[GIVEN DATA — start]

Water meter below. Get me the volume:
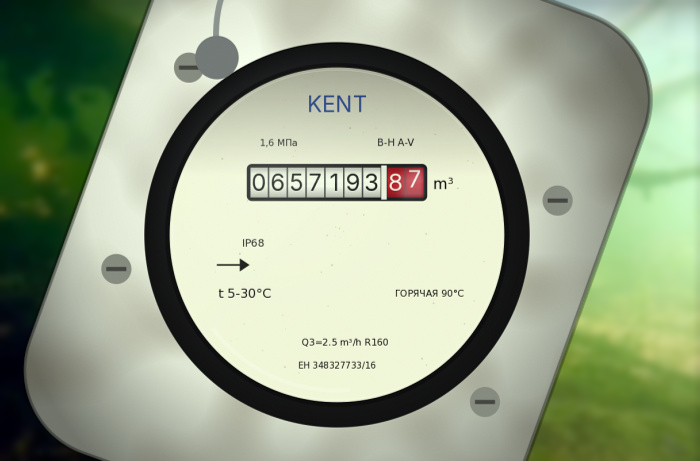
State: 657193.87 m³
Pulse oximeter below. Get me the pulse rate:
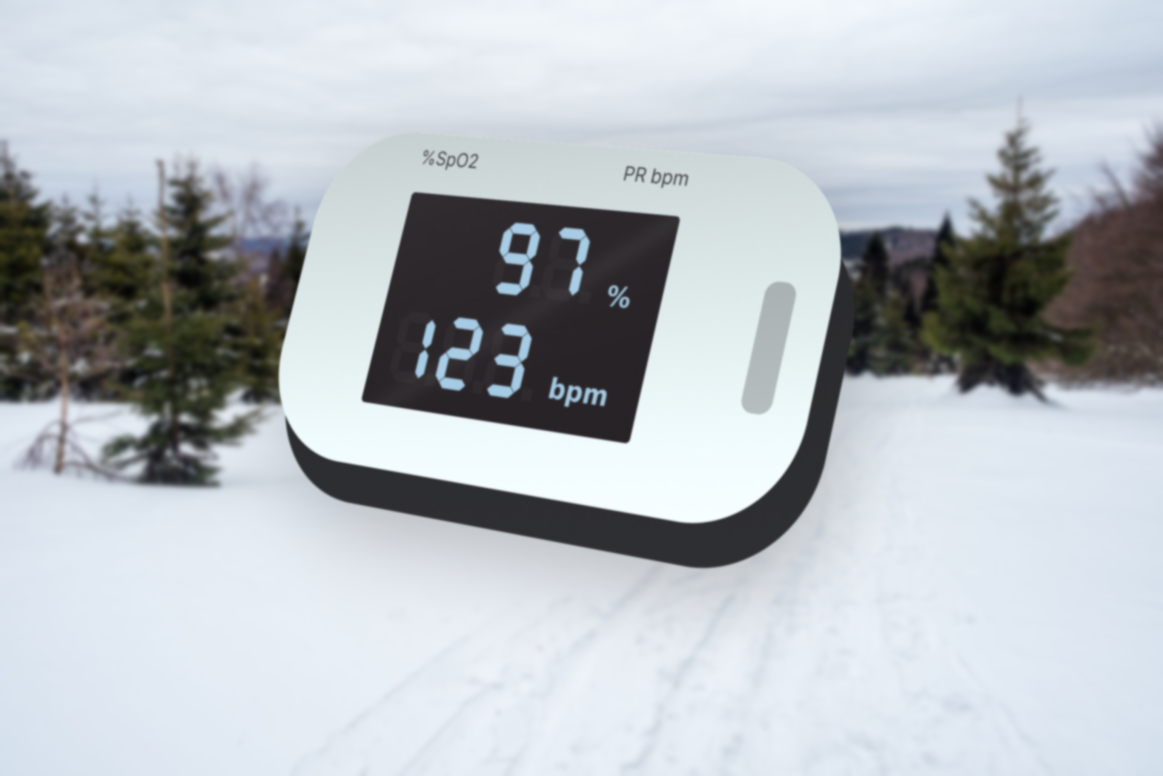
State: 123 bpm
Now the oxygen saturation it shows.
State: 97 %
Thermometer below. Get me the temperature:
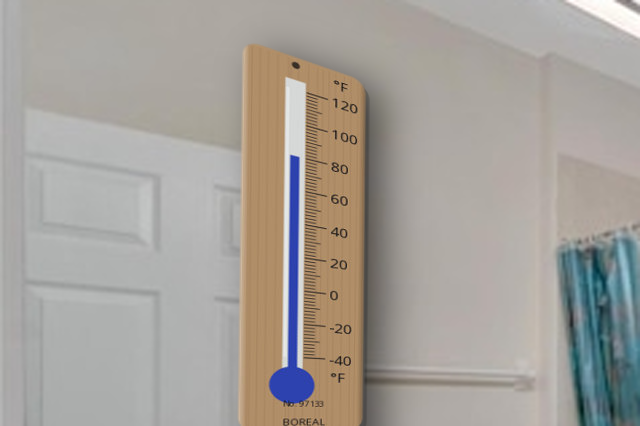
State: 80 °F
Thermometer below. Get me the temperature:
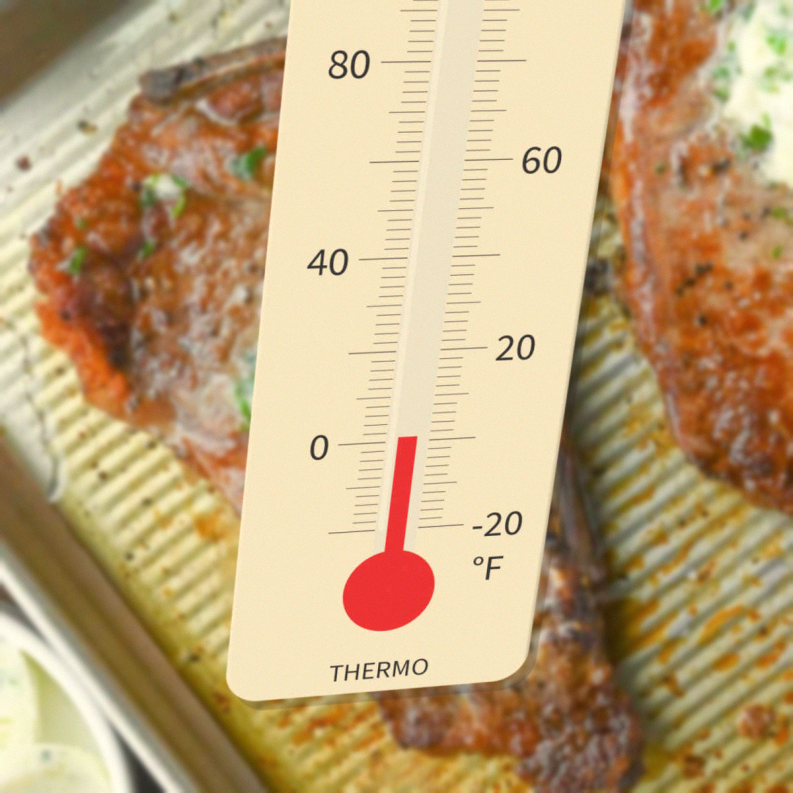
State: 1 °F
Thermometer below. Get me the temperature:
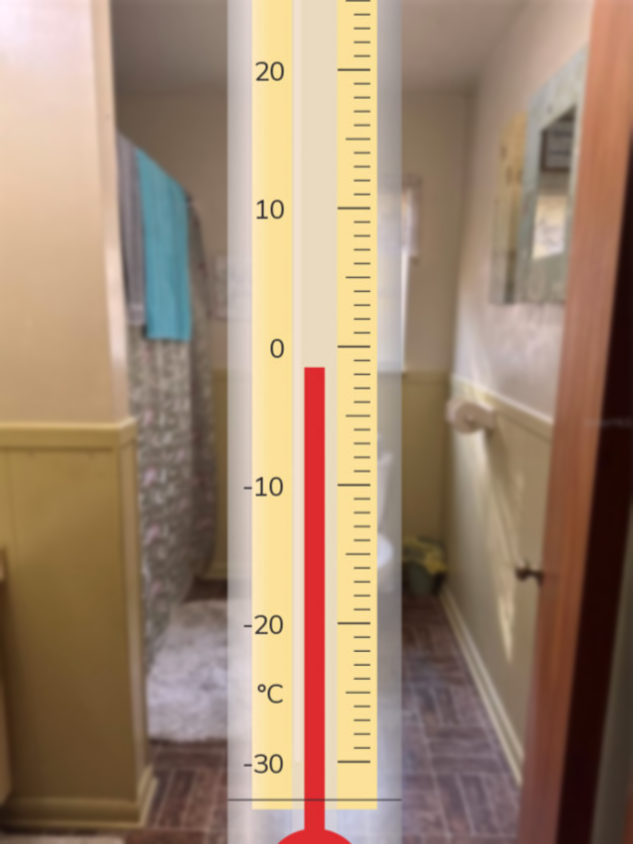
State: -1.5 °C
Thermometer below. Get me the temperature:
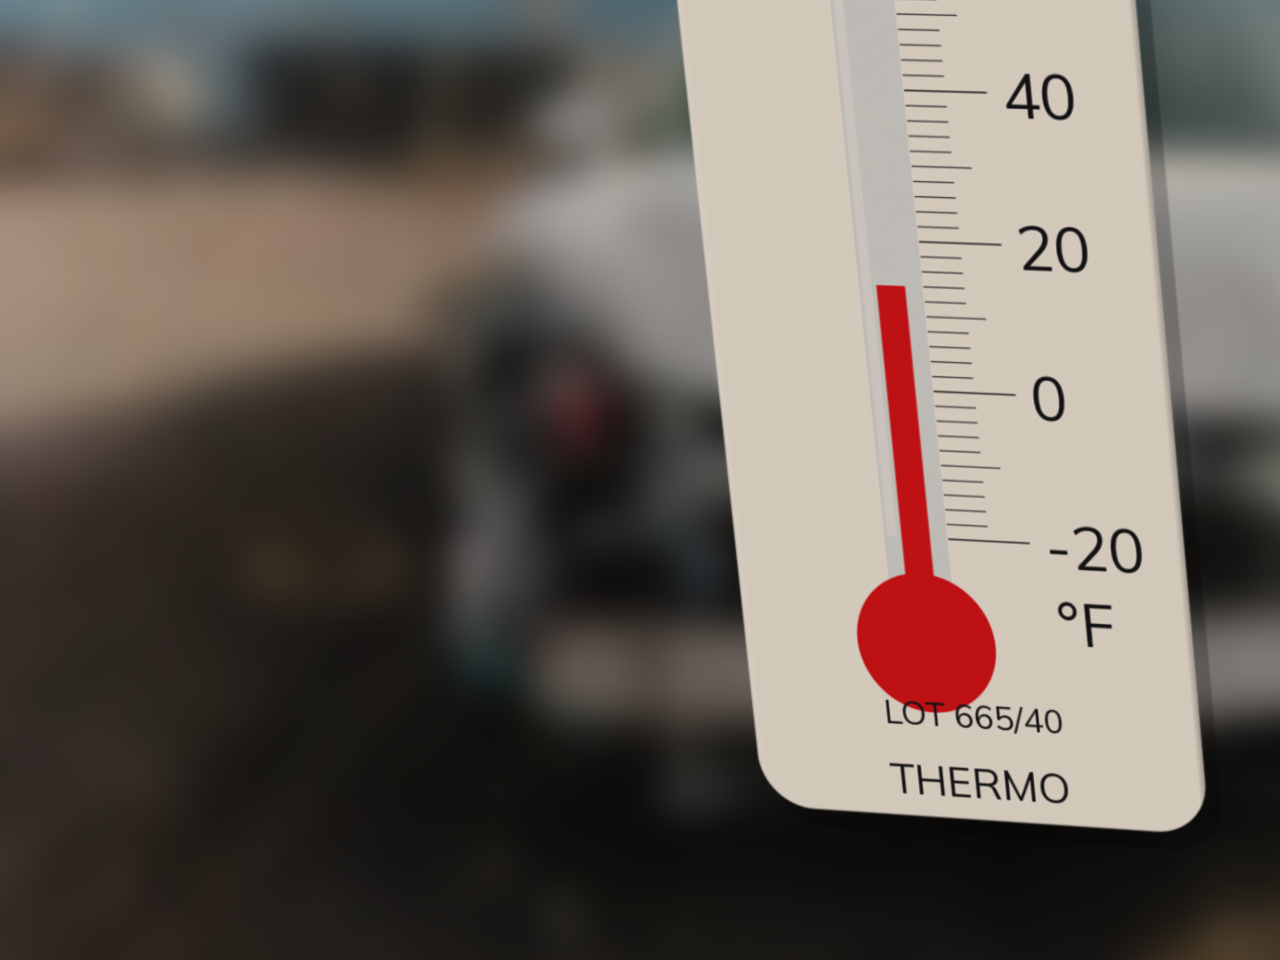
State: 14 °F
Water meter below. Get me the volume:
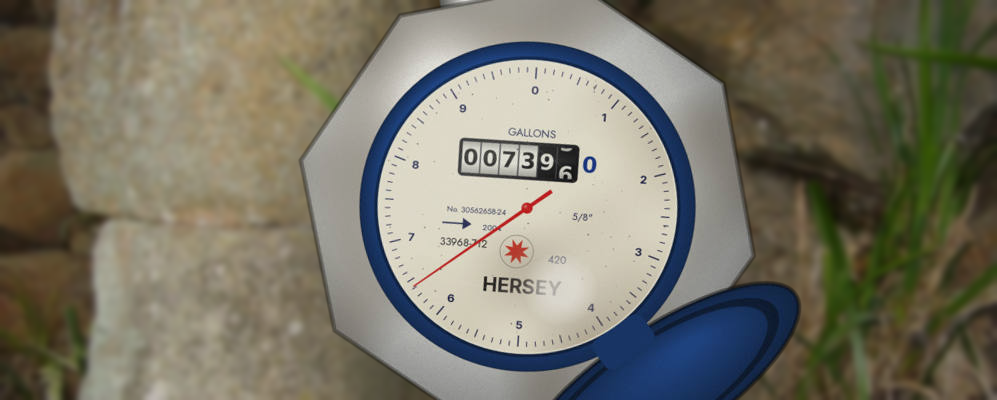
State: 73956.4 gal
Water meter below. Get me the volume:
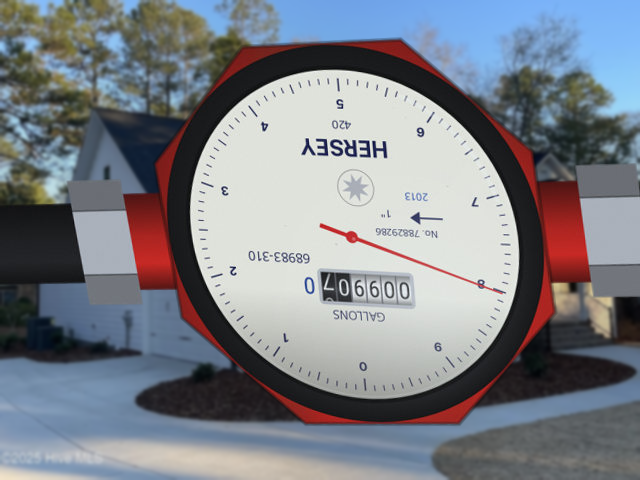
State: 99068.0 gal
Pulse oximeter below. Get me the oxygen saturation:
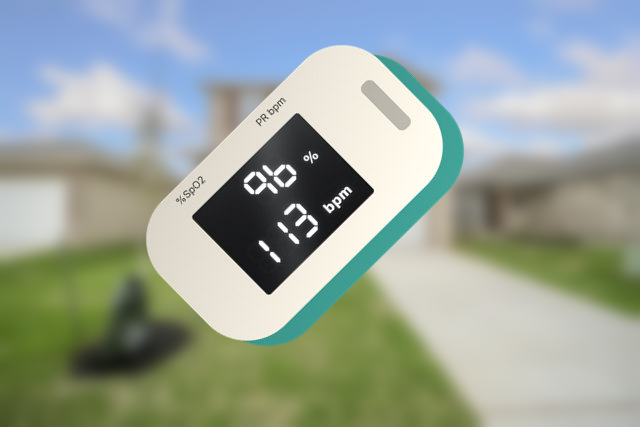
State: 96 %
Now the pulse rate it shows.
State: 113 bpm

[GIVEN DATA — finish]

Repeat the records word for word from the line containing "Pulse oximeter below. Get me the oxygen" through the end of the records, both ends included. Leave the pictures out.

## OUTPUT FOR THIS EXERCISE
Pulse oximeter below. Get me the oxygen saturation:
State: 96 %
Now the pulse rate it shows.
State: 113 bpm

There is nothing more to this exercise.